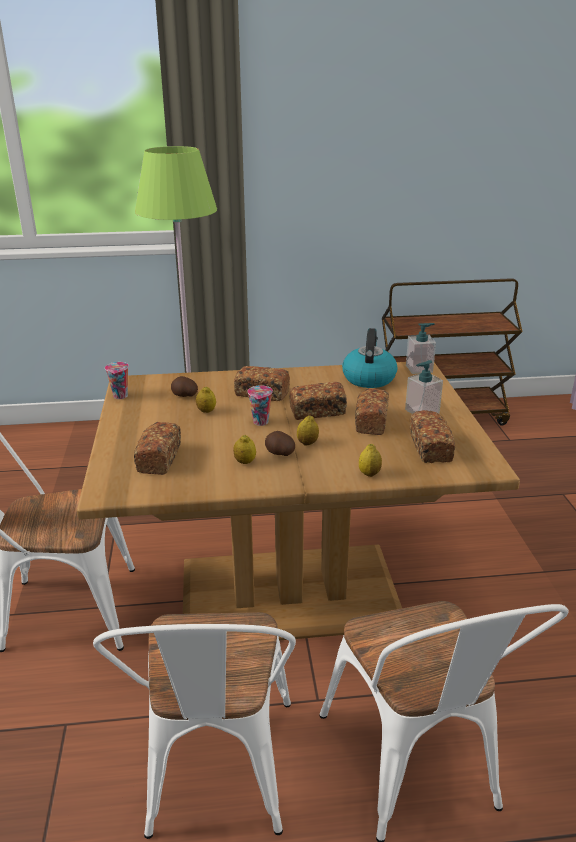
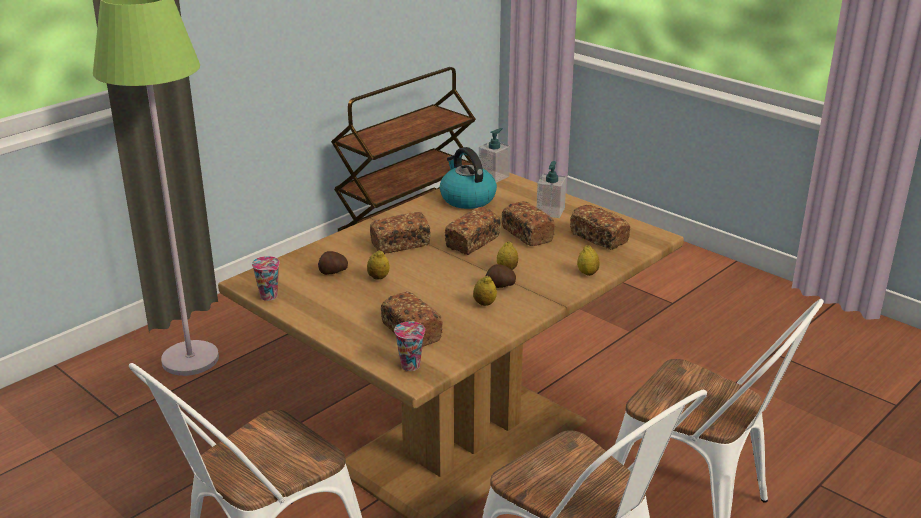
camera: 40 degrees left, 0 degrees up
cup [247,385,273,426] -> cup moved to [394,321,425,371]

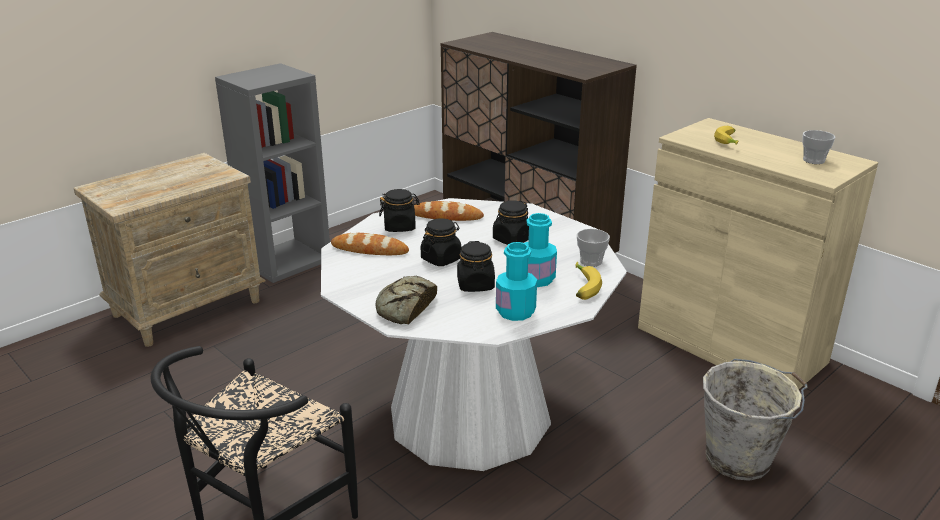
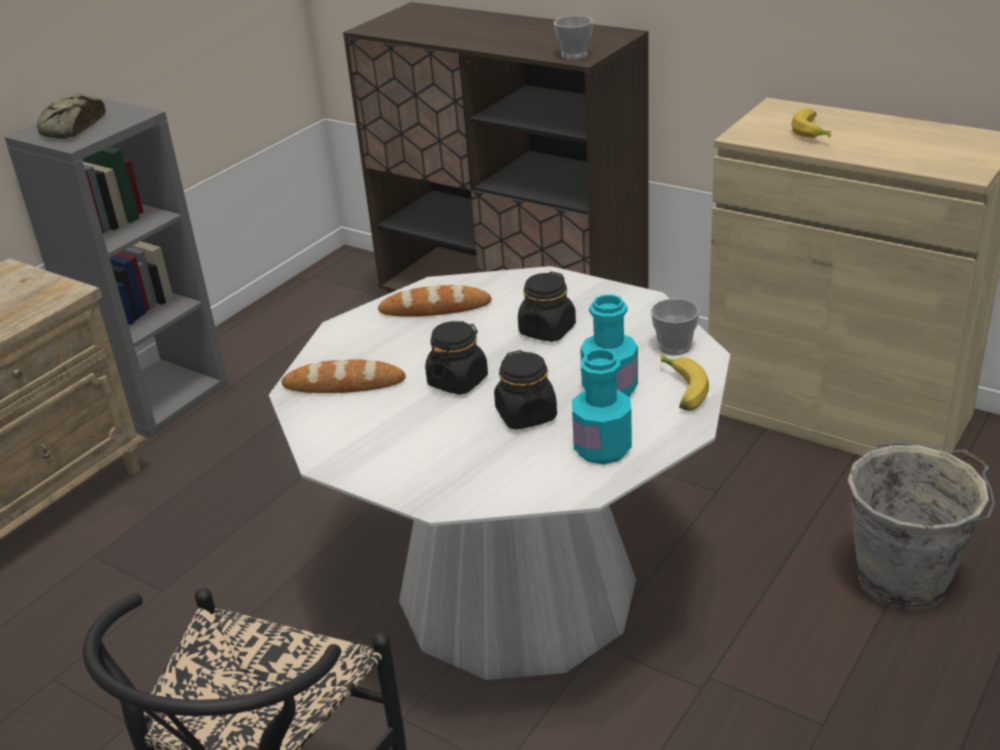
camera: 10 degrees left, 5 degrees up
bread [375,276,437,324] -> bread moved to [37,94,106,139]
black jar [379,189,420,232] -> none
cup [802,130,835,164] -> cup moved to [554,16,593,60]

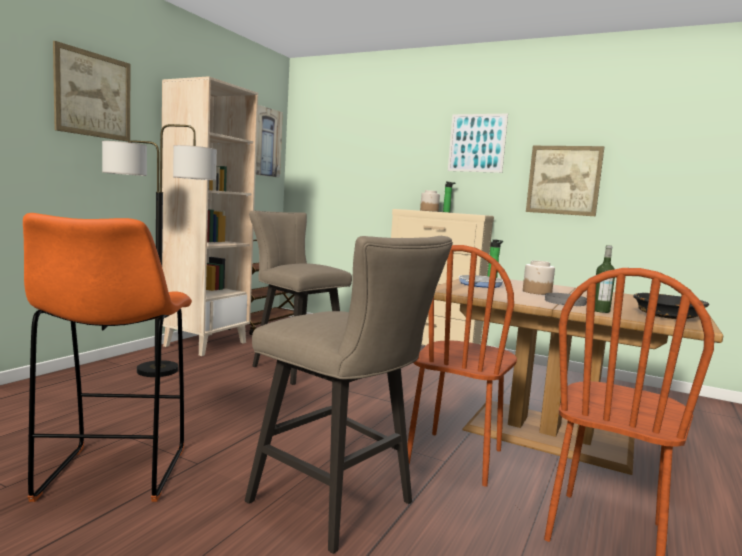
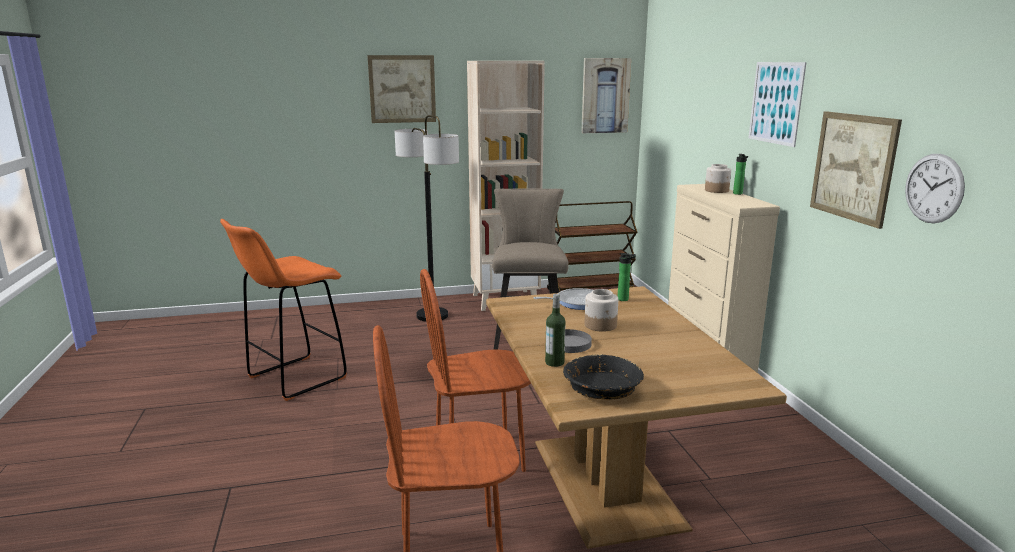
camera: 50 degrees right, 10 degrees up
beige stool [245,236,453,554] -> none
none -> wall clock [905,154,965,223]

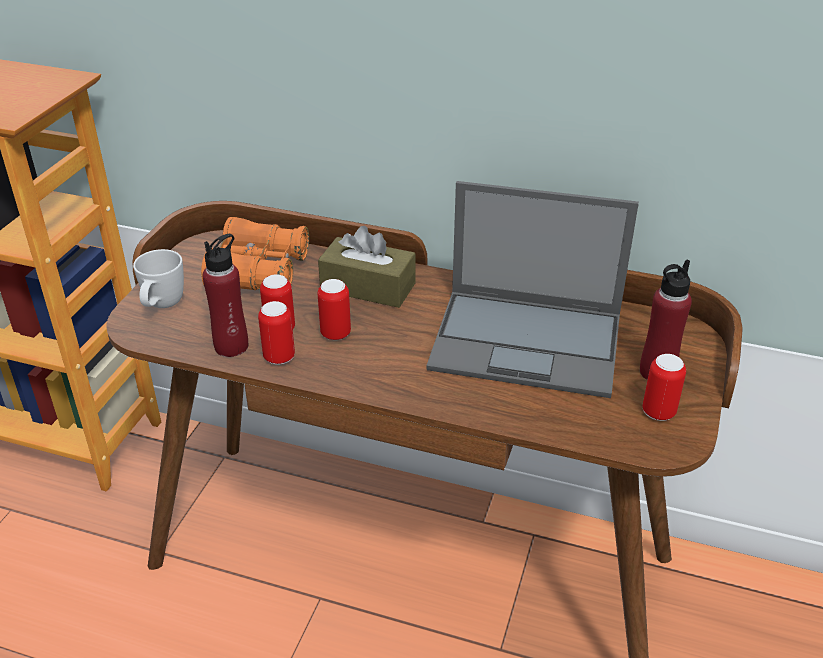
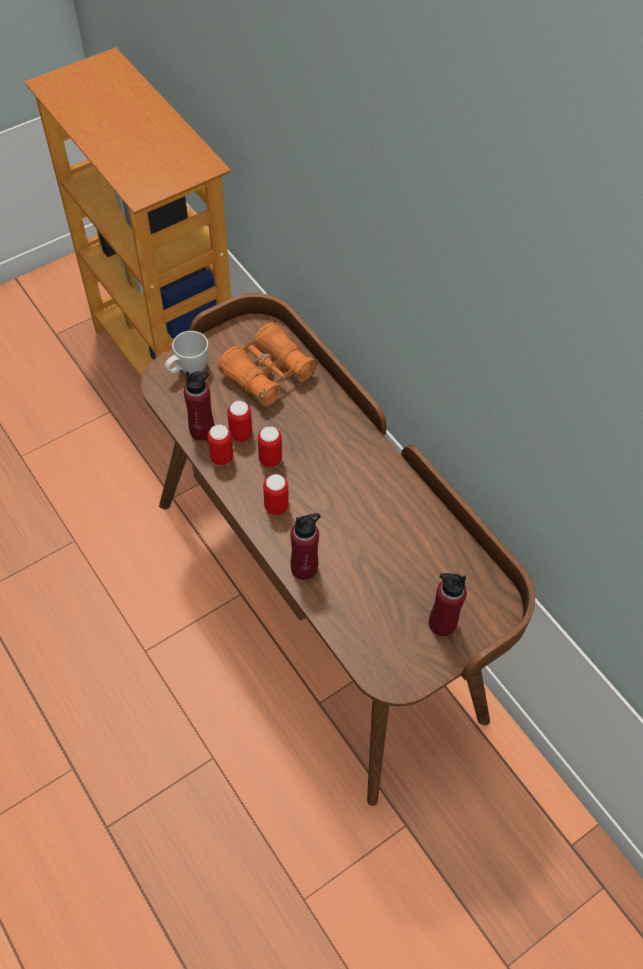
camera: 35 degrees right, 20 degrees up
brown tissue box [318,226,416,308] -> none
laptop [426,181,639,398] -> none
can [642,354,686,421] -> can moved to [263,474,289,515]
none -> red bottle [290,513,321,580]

Required action →
Show each line in the listing above that has "right".

Exercise response →
camera: 50 degrees right, 10 degrees up
camera: 35 degrees right, 20 degrees up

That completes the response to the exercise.